MB seem to have got the smaller blown petrol engine sussed by supercharging as in C180/200k, some rather tastier things they have offered too over the years, such as the C32 AMG (also found in SLK body), with the 3.2 V6 gently supercharged and producing 354bhp mated to a proper auto box for motoring heaven.

Course you might be heading to AWD, but i suspect cutting the VED costs is going to be one of the criteria which will rule out Subarus or anything else with proper engines regd after Mar 06.

Edited by gordonbennet on 06/01/2013 at 23:21

Turbo Petrol - Avant

If you like the noise of a six you'll be disappointed with anything with only four. Try a V6 Mondeo: it's lighter than your Jaguar so may feel faster, but you might miss the ambience of the Jaguar.

Turbo Petrol - jamie745

Well with the Jaguar there's not much noise unless you really push it hard which is the beauty of it. You end up going awfully quickly without really realising it. Contrast that to say a little 206 which is goes slowly but feels quick as it makes a song and dance about it.

^^^^^^^^^^^^^^^^

Prompt: In the passage on petrol cars, rewrite the part that opens with the words containing "Edited by gordonbennet" and closes with "of the Jaguar.", replacing "disappointed" with "let down". The data after this text is not needed for any of the work.

Material shown:

^^^^^^^^^^^^^^^^

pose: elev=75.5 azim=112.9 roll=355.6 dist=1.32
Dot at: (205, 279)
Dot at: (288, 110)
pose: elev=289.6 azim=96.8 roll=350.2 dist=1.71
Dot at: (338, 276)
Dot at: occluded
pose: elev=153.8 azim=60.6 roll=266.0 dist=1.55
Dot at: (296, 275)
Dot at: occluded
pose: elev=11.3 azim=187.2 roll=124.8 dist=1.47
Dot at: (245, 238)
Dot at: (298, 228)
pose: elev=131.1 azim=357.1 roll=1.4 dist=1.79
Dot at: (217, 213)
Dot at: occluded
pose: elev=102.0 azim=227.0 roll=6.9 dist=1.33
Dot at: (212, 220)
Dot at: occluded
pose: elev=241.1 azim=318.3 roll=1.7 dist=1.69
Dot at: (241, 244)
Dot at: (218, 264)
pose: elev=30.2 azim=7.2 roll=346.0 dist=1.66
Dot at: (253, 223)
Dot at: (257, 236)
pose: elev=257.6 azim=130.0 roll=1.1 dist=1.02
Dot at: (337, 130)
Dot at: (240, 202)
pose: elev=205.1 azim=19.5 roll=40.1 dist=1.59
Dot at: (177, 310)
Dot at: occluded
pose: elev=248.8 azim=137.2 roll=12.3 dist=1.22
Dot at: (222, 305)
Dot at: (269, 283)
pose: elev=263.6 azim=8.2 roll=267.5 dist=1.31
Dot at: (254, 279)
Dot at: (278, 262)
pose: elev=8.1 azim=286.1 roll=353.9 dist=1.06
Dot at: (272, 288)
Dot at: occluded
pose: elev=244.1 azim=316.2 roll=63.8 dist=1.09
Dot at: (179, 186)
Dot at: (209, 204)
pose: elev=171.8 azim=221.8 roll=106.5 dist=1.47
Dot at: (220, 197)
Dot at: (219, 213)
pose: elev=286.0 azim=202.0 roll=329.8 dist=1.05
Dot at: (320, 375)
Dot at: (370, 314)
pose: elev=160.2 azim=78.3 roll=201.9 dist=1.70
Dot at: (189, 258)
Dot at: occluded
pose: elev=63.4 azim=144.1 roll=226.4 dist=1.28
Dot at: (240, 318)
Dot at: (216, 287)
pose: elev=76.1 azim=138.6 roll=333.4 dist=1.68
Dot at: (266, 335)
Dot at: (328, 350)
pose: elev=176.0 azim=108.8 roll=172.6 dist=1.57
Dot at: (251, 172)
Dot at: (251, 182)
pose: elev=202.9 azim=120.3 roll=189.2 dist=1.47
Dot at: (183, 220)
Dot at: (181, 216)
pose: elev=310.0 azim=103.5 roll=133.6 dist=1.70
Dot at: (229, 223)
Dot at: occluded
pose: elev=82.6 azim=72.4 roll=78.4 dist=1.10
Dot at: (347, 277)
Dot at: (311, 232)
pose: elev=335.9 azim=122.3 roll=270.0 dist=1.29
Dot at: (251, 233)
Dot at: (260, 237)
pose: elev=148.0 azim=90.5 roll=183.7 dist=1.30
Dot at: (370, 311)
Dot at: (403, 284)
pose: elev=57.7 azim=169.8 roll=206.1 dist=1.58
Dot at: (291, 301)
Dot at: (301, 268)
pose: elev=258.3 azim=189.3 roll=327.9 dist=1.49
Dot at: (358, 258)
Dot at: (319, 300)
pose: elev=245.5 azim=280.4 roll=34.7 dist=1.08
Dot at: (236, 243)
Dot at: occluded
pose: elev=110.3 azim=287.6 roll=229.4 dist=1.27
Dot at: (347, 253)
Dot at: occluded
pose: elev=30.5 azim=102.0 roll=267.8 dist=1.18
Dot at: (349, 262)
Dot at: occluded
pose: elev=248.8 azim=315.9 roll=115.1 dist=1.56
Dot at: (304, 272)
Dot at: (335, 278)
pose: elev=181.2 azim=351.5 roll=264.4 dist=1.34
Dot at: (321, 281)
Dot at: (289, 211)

^^^^^^^^^^^^^^^^

Task result:
Edited by gordonbennet on 06/01/2013 at 23:21

Turbo Petrol - Avant

If you like the noise of a six you'll be let down with anything with only four. Try a V6 Mondeo: it's lighter than your Jaguar so may feel faster, but you might miss the ambience of the Jaguar.